What is asked. Turn every line of the entries below into a Markdown table with two columns, Row and Line. Number the rows in order, and leave out any blank lines.

[Data items]
— begin —

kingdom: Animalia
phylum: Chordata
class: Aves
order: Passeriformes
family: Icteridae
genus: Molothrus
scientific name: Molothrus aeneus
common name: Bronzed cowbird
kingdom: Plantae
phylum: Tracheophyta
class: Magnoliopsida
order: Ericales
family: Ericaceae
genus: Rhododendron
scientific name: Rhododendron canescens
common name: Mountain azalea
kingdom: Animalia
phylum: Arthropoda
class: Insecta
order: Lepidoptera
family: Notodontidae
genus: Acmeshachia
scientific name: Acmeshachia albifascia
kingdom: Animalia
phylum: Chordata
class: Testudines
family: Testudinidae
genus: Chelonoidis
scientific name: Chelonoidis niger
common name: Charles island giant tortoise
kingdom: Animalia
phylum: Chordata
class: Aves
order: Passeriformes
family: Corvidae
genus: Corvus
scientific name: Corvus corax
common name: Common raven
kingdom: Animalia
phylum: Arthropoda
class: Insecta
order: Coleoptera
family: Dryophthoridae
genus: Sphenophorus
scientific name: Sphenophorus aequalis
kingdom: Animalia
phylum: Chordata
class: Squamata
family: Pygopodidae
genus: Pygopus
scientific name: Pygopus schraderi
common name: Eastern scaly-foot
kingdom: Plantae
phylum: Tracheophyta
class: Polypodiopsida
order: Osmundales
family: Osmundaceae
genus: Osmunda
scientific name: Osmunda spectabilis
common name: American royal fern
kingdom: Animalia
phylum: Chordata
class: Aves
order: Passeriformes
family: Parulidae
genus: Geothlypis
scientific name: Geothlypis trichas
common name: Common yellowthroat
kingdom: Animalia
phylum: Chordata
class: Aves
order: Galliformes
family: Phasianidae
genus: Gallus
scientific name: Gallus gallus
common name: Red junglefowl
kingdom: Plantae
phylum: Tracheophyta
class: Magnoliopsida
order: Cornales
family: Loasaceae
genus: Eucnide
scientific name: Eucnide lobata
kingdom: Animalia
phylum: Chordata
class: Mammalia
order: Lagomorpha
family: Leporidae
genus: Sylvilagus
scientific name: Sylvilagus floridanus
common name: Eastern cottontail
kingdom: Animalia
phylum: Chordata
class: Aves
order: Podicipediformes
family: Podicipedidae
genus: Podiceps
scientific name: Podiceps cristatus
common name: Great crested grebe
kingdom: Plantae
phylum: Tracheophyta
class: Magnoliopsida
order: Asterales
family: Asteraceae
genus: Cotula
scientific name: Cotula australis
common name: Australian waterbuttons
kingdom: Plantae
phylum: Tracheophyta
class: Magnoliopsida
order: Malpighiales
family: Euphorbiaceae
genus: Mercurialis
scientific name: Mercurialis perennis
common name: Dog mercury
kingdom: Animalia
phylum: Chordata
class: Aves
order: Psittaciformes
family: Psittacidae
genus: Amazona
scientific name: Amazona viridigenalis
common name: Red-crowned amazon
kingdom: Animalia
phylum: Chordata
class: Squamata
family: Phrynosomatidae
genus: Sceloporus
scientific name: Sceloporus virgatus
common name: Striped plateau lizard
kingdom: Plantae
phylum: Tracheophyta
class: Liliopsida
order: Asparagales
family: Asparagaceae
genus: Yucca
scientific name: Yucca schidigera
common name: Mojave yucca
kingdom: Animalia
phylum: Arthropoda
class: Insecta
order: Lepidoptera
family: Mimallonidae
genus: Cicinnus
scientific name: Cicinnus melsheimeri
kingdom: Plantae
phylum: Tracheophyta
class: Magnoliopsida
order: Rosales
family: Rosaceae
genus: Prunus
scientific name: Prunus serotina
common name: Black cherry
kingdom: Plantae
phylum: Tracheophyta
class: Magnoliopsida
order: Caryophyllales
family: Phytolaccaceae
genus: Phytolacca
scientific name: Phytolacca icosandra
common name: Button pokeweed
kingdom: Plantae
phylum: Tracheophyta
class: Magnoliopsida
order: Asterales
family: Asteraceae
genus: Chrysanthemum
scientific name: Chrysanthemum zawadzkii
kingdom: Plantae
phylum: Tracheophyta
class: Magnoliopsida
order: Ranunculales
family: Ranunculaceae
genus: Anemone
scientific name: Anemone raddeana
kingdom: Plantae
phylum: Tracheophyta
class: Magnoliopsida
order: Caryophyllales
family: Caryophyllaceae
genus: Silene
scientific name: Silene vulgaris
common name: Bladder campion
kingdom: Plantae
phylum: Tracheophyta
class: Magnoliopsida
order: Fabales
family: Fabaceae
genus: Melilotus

— end —

Result.
| Row | Line |
|---|---|
| 1 | kingdom: Animalia |
| 2 | phylum: Chordata |
| 3 | class: Aves |
| 4 | order: Passeriformes |
| 5 | family: Icteridae |
| 6 | genus: Molothrus |
| 7 | scientific name: Molothrus aeneus |
| 8 | common name: Bronzed cowbird |
| 9 | kingdom: Plantae |
| 10 | phylum: Tracheophyta |
| 11 | class: Magnoliopsida |
| 12 | order: Ericales |
| 13 | family: Ericaceae |
| 14 | genus: Rhododendron |
| 15 | scientific name: Rhododendron canescens |
| 16 | common name: Mountain azalea |
| 17 | kingdom: Animalia |
| 18 | phylum: Arthropoda |
| 19 | class: Insecta |
| 20 | order: Lepidoptera |
| 21 | family: Notodontidae |
| 22 | genus: Acmeshachia |
| 23 | scientific name: Acmeshachia albifascia |
| 24 | kingdom: Animalia |
| 25 | phylum: Chordata |
| 26 | class: Testudines |
| 27 | family: Testudinidae |
| 28 | genus: Chelonoidis |
| 29 | scientific name: Chelonoidis niger |
| 30 | common name: Charles island giant tortoise |
| 31 | kingdom: Animalia |
| 32 | phylum: Chordata |
| 33 | class: Aves |
| 34 | order: Passeriformes |
| 35 | family: Corvidae |
| 36 | genus: Corvus |
| 37 | scientific name: Corvus corax |
| 38 | common name: Common raven |
| 39 | kingdom: Animalia |
| 40 | phylum: Arthropoda |
| 41 | class: Insecta |
| 42 | order: Coleoptera |
| 43 | family: Dryophthoridae |
| 44 | genus: Sphenophorus |
| 45 | scientific name: Sphenophorus aequalis |
| 46 | kingdom: Animalia |
| 47 | phylum: Chordata |
| 48 | class: Squamata |
| 49 | family: Pygopodidae |
| 50 | genus: Pygopus |
| 51 | scientific name: Pygopus schraderi |
| 52 | common name: Eastern scaly-foot |
| 53 | kingdom: Plantae |
| 54 | phylum: Tracheophyta |
| 55 | class: Polypodiopsida |
| 56 | order: Osmundales |
| 57 | family: Osmundaceae |
| 58 | genus: Osmunda |
| 59 | scientific name: Osmunda spectabilis |
| 60 | common name: American royal fern |
| 61 | kingdom: Animalia |
| 62 | phylum: Chordata |
| 63 | class: Aves |
| 64 | order: Passeriformes |
| 65 | family: Parulidae |
| 66 | genus: Geothlypis |
| 67 | scientific name: Geothlypis trichas |
| 68 | common name: Common yellowthroat |
| 69 | kingdom: Animalia |
| 70 | phylum: Chordata |
| 71 | class: Aves |
| 72 | order: Galliformes |
| 73 | family: Phasianidae |
| 74 | genus: Gallus |
| 75 | scientific name: Gallus gallus |
| 76 | common name: Red junglefowl |
| 77 | kingdom: Plantae |
| 78 | phylum: Tracheophyta |
| 79 | class: Magnoliopsida |
| 80 | order: Cornales |
| 81 | family: Loasaceae |
| 82 | genus: Eucnide |
| 83 | scientific name: Eucnide lobata |
| 84 | kingdom: Animalia |
| 85 | phylum: Chordata |
| 86 | class: Mammalia |
| 87 | order: Lagomorpha |
| 88 | family: Leporidae |
| 89 | genus: Sylvilagus |
| 90 | scientific name: Sylvilagus floridanus |
| 91 | common name: Eastern cottontail |
| 92 | kingdom: Animalia |
| 93 | phylum: Chordata |
| 94 | class: Aves |
| 95 | order: Podicipediformes |
| 96 | family: Podicipedidae |
| 97 | genus: Podiceps |
| 98 | scientific name: Podiceps cristatus |
| 99 | common name: Great crested grebe |
| 100 | kingdom: Plantae |
| 101 | phylum: Tracheophyta |
| 102 | class: Magnoliopsida |
| 103 | order: Asterales |
| 104 | family: Asteraceae |
| 105 | genus: Cotula |
| 106 | scientific name: Cotula australis |
| 107 | common name: Australian waterbuttons |
| 108 | kingdom: Plantae |
| 109 | phylum: Tracheophyta |
| 110 | class: Magnoliopsida |
| 111 | order: Malpighiales |
| 112 | family: Euphorbiaceae |
| 113 | genus: Mercurialis |
| 114 | scientific name: Mercurialis perennis |
| 115 | common name: Dog mercury |
| 116 | kingdom: Animalia |
| 117 | phylum: Chordata |
| 118 | class: Aves |
| 119 | order: Psittaciformes |
| 120 | family: Psittacidae |
| 121 | genus: Amazona |
| 122 | scientific name: Amazona viridigenalis |
| 123 | common name: Red-crowned amazon |
| 124 | kingdom: Animalia |
| 125 | phylum: Chordata |
| 126 | class: Squamata |
| 127 | family: Phrynosomatidae |
| 128 | genus: Sceloporus |
| 129 | scientific name: Sceloporus virgatus |
| 130 | common name: Striped plateau lizard |
| 131 | kingdom: Plantae |
| 132 | phylum: Tracheophyta |
| 133 | class: Liliopsida |
| 134 | order: Asparagales |
| 135 | family: Asparagaceae |
| 136 | genus: Yucca |
| 137 | scientific name: Yucca schidigera |
| 138 | common name: Mojave yucca |
| 139 | kingdom: Animalia |
| 140 | phylum: Arthropoda |
| 141 | class: Insecta |
| 142 | order: Lepidoptera |
| 143 | family: Mimallonidae |
| 144 | genus: Cicinnus |
| 145 | scientific name: Cicinnus melsheimeri |
| 146 | kingdom: Plantae |
| 147 | phylum: Tracheophyta |
| 148 | class: Magnoliopsida |
| 149 | order: Rosales |
| 150 | family: Rosaceae |
| 151 | genus: Prunus |
| 152 | scientific name: Prunus serotina |
| 153 | common name: Black cherry |
| 154 | kingdom: Plantae |
| 155 | phylum: Tracheophyta |
| 156 | class: Magnoliopsida |
| 157 | order: Caryophyllales |
| 158 | family: Phytolaccaceae |
| 159 | genus: Phytolacca |
| 160 | scientific name: Phytolacca icosandra |
| 161 | common name: Button pokeweed |
| 162 | kingdom: Plantae |
| 163 | phylum: Tracheophyta |
| 164 | class: Magnoliopsida |
| 165 | order: Asterales |
| 166 | family: Asteraceae |
| 167 | genus: Chrysanthemum |
| 168 | scientific name: Chrysanthemum zawadzkii |
| 169 | kingdom: Plantae |
| 170 | phylum: Tracheophyta |
| 171 | class: Magnoliopsida |
| 172 | order: Ranunculales |
| 173 | family: Ranunculaceae |
| 174 | genus: Anemone |
| 175 | scientific name: Anemone raddeana |
| 176 | kingdom: Plantae |
| 177 | phylum: Tracheophyta |
| 178 | class: Magnoliopsida |
| 179 | order: Caryophyllales |
| 180 | family: Caryophyllaceae |
| 181 | genus: Silene |
| 182 | scientific name: Silene vulgaris |
| 183 | common name: Bladder campion |
| 184 | kingdom: Plantae |
| 185 | phylum: Tracheophyta |
| 186 | class: Magnoliopsida |
| 187 | order: Fabales |
| 188 | family: Fabaceae |
| 189 | genus: Melilotus |